As if OpenAI’s claim this week that artificial intelligence (AI) may already be gaining consciousness wasn’t futuristic enough, researchers from Lancaster University are now saying that a generative adversarial neural network dubbed StyleGAN2 is capable of creating faces that are not only indistinguishable from the real thing but they are also so sophisticated that many people think they are more trustworthy than actual humans.
“Our evaluation of the photo realism of AI-synthesized faces indicates that synthesis engines have passed through the uncanny valley and are capable of creating faces that are indistinguishable — and more trustworthy — than real faces,” Dr Sophie Nightingale from Lancaster University and Professor Hany Farid from the University of California, Berkeley, said in a press release.
As part of the study, the researchers asked 223 participants to rate 128 faces taken from a set of 800 as either real or synthesized.

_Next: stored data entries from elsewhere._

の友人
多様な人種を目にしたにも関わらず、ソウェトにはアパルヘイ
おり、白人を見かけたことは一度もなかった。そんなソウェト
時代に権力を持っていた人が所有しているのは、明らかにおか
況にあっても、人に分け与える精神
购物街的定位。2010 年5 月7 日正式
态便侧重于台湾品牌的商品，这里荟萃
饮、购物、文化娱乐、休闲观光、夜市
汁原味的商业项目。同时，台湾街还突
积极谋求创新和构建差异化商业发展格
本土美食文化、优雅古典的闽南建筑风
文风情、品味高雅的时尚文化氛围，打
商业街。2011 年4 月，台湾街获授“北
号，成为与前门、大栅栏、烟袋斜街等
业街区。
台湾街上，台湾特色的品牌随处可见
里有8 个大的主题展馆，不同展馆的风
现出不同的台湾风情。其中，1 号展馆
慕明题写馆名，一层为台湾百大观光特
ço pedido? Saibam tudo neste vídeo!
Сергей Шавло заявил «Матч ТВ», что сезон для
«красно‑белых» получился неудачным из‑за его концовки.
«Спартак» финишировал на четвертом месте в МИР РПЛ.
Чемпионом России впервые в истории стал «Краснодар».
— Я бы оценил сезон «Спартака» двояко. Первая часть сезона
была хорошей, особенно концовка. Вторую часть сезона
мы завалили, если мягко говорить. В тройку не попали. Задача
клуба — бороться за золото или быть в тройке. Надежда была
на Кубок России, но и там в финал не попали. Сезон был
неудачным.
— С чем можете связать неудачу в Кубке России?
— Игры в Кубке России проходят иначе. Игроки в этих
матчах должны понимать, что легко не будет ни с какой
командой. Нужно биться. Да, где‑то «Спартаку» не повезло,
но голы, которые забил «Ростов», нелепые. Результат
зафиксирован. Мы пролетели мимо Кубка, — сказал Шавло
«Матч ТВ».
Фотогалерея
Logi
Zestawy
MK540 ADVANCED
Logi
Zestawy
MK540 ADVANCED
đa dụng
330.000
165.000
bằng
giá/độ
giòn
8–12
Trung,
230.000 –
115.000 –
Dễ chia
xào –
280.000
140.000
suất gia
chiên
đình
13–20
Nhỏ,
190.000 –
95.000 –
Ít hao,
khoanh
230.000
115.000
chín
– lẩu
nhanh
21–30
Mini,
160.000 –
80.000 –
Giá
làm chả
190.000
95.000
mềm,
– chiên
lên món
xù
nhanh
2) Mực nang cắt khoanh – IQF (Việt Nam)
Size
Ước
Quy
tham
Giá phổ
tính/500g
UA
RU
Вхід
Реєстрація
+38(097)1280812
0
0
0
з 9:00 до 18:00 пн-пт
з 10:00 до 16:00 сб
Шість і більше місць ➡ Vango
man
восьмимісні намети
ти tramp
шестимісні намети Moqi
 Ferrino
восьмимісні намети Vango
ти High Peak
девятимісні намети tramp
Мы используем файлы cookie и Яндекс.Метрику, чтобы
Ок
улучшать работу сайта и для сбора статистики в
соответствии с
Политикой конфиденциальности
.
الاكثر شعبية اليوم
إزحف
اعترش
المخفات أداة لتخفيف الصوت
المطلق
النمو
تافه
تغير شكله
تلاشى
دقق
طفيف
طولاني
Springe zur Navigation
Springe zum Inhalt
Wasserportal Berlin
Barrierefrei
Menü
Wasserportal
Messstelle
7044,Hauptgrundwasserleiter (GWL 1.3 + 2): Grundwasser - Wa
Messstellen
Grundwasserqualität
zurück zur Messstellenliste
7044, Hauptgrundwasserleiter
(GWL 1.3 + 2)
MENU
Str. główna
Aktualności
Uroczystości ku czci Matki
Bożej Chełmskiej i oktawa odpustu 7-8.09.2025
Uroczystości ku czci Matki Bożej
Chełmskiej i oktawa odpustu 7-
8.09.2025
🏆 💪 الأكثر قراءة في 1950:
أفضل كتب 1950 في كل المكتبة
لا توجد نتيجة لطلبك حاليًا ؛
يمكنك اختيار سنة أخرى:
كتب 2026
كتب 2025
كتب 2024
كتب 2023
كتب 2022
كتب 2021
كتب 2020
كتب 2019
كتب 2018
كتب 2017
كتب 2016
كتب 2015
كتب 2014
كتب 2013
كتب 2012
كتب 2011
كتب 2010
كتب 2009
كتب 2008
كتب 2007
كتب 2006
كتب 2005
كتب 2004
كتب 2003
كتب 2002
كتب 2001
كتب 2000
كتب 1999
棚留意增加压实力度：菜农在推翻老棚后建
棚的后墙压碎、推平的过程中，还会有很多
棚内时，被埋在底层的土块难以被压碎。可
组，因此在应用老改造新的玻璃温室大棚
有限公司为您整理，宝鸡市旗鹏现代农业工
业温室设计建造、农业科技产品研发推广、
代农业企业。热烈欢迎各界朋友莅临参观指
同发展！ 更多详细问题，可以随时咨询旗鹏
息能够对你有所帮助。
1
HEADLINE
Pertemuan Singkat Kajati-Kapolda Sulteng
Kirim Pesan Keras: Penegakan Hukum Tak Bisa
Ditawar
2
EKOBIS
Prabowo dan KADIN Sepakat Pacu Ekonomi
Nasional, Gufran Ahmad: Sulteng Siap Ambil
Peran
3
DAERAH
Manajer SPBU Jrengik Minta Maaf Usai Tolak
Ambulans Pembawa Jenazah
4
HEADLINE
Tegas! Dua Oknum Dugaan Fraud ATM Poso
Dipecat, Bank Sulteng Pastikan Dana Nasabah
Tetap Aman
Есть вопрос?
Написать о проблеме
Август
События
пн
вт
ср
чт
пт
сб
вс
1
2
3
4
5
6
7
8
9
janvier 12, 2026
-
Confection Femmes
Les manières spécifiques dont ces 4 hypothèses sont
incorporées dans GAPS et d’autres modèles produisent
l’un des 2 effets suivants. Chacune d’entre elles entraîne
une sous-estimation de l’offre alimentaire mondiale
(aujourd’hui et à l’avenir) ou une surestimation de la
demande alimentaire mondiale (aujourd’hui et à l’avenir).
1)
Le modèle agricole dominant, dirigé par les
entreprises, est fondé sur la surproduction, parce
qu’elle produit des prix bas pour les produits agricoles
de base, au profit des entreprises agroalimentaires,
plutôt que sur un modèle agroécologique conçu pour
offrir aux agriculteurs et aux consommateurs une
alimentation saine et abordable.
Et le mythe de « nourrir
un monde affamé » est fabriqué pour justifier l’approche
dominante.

The faces were to be rated on a scale of one to seven for trustworthiness, with one being least trustworthy. On average, the synthetic faces were perceived as 7.7% more trustworthy than the average rating for real faces which researchers say is statistically significant.
Of course, due to the realism and the ability deep fakes have to scramble our understanding of truth in multiple ways, the privacy implications and the harm this technology has to impose on individuals and society is certainly worrisome.
“Perhaps most pernicious is the consequence that in a digital world in which any image or video can be faked, the authenticity of any inconvenient or unwelcome recording can be called into question,” the researchers said, noting that to protect the public from deepfakes, safeguards such as “incorporating robust watermarks into the image- and video-synthesis networks that would provide a downstream mechanism for reliable identification” must be implemented.